The remarks amounted to Xi’s clearest articulation yet of China’s ambition to shape global AI governance, framing its open-source models as a global public good and positioning Beijing as an alternative to Washington at a pivotal moment in the race for technological leadership.
Comparing AI’s significance to the invention of the steam engine and electricity, Xi outlined a vision in which China shares AI technology and expertise with countries across the Global South, while leading global efforts to create standards governing the emerging technology.
The speech pitched China’s AI coalition as a rival to the US-led “Pax Silica” international initiative to secure global AI and critical mineral supply chains, though Xi avoided naming Washington.
Chinese state media has increasingly portrayed Beijing’s AI strategy as a response to a “US-led attempt to erect an AI Iron Curtain”.
In a commentary published on Thursday, Yuyuan Tantian, a prominent social media account affiliated with state broadcaster CCTV, said China was seeking to build “another order” by “pooling the strength of all humanity and all countries to build an open-source, all-factor AI ecosystem”.
The WAIC conference underlined the shifting AI landscape, with Chinese open-weight AI models making rapid gains against proprietary systems from US companies such as OpenAI and Anthropic.
Beijing-based startup Moonshot AI unveiled Kimi K3, which it described as the world’s largest open AI model by parameter count, a month after the US government abruptly pulled Anthropic’s frontier-class AI models due to security concerns.
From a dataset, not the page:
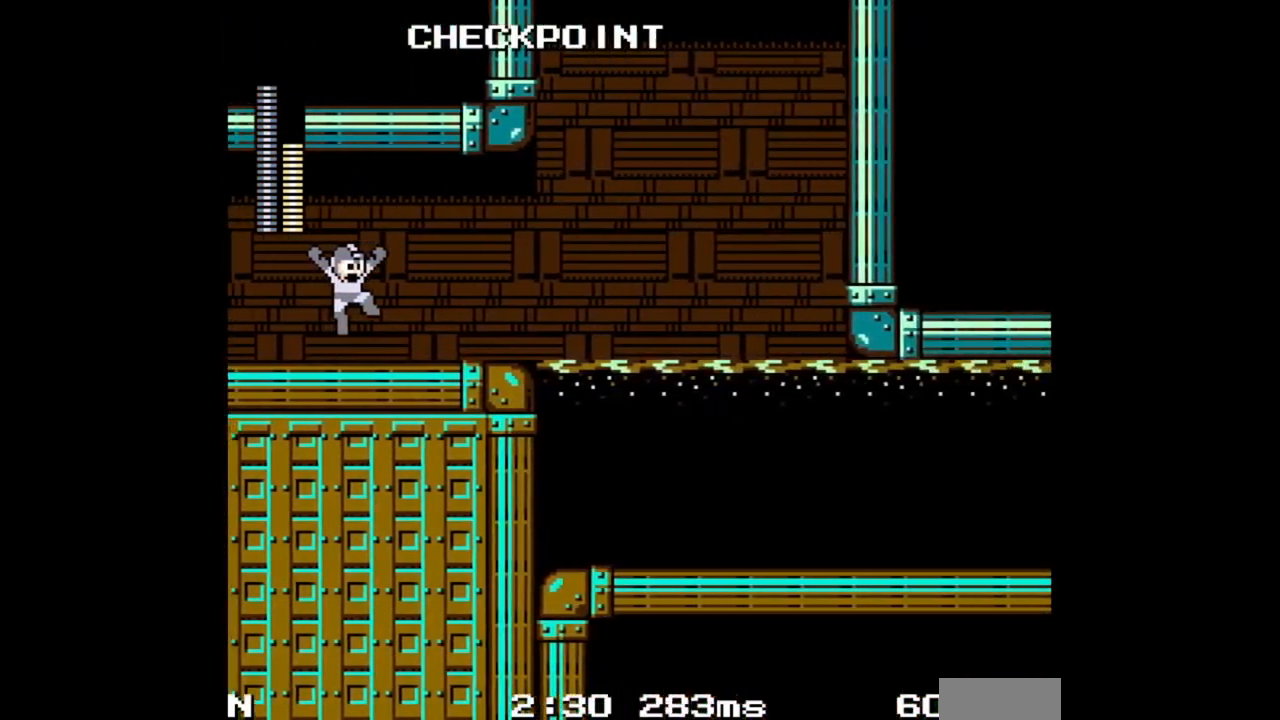
{"buttons": ["DPAD_RIGHT"], "events": [[317, "C", "down"], [367, "C", "up"], [433, "C", "down"], [467, "C", "up"]]}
Xi also called for AI systems to remain under human control and urged countries to establish early-warning and emergency-response mechanisms to manage AI risks, in his clearest remarks to date on AI safety. He further urged measures to guard against loss-of-control scenarios, warning of the dangers posed by autonomous AI systems that could evade human oversight and control.
Aligning AI diplomacy with South
China will provide AI training and develop AI cooperation centres with BRICS, ASEAN, Latin American and African Union countries, Xi said, aligning its AI diplomacy with major Global South blocs where Beijing already carries significant influence.
The remarks came a day after the launch of the China-created World AI Cooperation Organisation, or WAICO, which signed up 29 member countries. Xi called the organisation a “milestone in the history of world AI development” and said it responded to demands from Global South nations for greater participation in AI governance.
Analysts said the timing turned what might have been a routine policy speech into a statement linking China’s technological advances to a formal diplomatic platform.